Using transfer learning with an EfficientNet-based CNN, the pipeline ingests high-resolution retinal images, performs preprocessing and data augmentation, and trains a multi-class classifier with performance tracking across training, validation, and test splits.
Background & Problem Statement
Diabetic eye diseases—including cataracts, diabetic retinopathy, and glaucoma—are leading causes of preventable blindness worldwide. Early detection through retinal fundus imaging can significantly improve clinical outcomes, but manual diagnosis is time-consuming, subjective, and requires specialized expertise that may not be available in low-resource settings.
Advances in deep learning and transfer learning have enabled convolutional neural networks (CNNs) to achieve near-expert performance on a variety of medical imaging tasks. However, deploying such models in a realistic workflow requires more than a single notebook: the full pipeline must handle data ingestion, preprocessing, training, evaluation, and model interpretability.
Problem Statement: Can we design an end-to-end computer vision pipeline that uses deep learning to classify retinal images into common disease categories and normal, in a way that is accurate, reproducible, and amenable to future clinical integration?
Model Development
The project focused on building a robust training pipeline with strong generalization and clear evaluation metrics.
- Dataset Preparation: Curated a dataset of over 4,000 retinal fundus images, each resized to 456×456 pixels to preserve fine-grained structural features (e.g., vessels, optic disc, lesions) while keeping training efficient.
- Train/Validation/Test Splits: Stratified the data into training, validation, and test sets to maintain class balance and enable unbiased performance estimates.
- Preprocessing & Augmentation: Applied standard computer vision preprocessing (resizing, normalization) along with augmentation such as random rotations, flips, zooms, and brightness/contrast adjustments to increase effective sample size and improve robustness to acquisition variability.
- Model Architecture (Transfer Learning): Used an EfficientNet-based backbone with ImageNet pre-trained weights, removing the final classification layer and adding a new multi-class head (dense layers with dropout and a softmax output) tailored to the four retinal classes.
- Training Strategy: Started by freezing the backbone and training only the new head, then progressively unfroze later EfficientNet blocks for fine-tuning with a lower learning rate.

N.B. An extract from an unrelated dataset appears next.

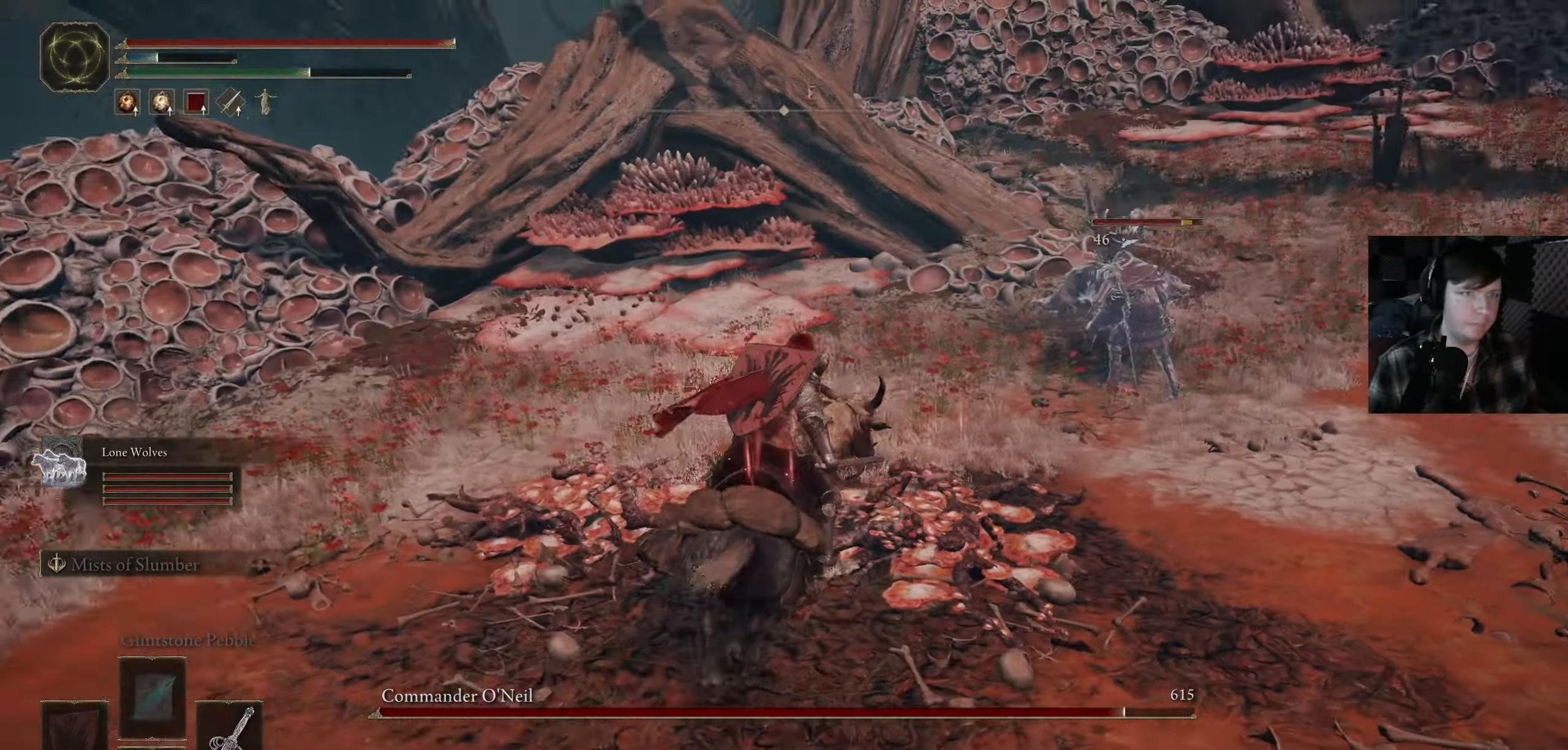
{"buttons": ["R1"], "left_stick": "up", "right_stick": "center", "events": [[17, "right_stick", "down-right"], [133, "R3", "down"], [267, "R3", "up"], [333, "right_stick", "center"], [467, "R1", "down"]]}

Monitored loss and accuracy on training and validation sets to avoid overfitting.
- Loss & Metrics: Optimized using categorical cross-entropy with accuracy and per-class precision/recall as key metrics. Tracked training via learning curves and confusion matrices.
Computer Vision Pipeline & Evaluation
Beyond the core model, the project emphasizes a pipeline-oriented approach and basic visual explainability to support future clinical interpretation.
- End-to-End Pipeline: Wrapped data loading, preprocessing, model definition, training, and evaluation into a parameterized pipeline, making it straightforward to rerun experiments with different architectures, hyperparameters, or image resolutions.
- Evaluation on Held-Out Test Set: Assessed performance on a strictly held-out test set, computing overall accuracy as well as per-class precision, recall, and F1 scores to ensure that minority disease classes were not neglected.
- Class Imbalance Handling: Used class weights and augmentation to reduce bias toward majority classes and encourage the model to properly learn underrepresented categories (e.g., glaucoma vs. normal).
- Reproducibility: Encapsulated the experiment in a Jupyter notebook / script with explicit random seeds, dataset splits, and configuration blocks to make the workflow reproducible and extensible.
Impact & Actionable Insights
While this project is research-focused rather than deployed in a live clinic, it demonstrates a full-stack approach to medical imaging ML that can be adapted for real-world screening workflows.
- Screening Support: Shows how deep learning can assist clinicians by pre-screening retinal images, flagging potential cases of cataract, diabetic retinopathy, or glaucoma for further review.
- Pipeline Reusability: The codebase and pipeline design can be easily adapted to other medical imaging tasks (e.g., chest X-rays, dermoscopy) by swapping the dataset and potentially adjusting the backbone architecture.
- Model Governance Readiness: Structuring the work into well-documented steps (data, model, evaluation, explainability) aligns with emerging best practices for healthcare AI validation and governance.
- Portfolio Demonstration: Highlights experience with computer vision, transfer learning, class imbalance, and basic model interpretability—skills that translate directly to many real-world data science and ML roles, inside and outside healthcare.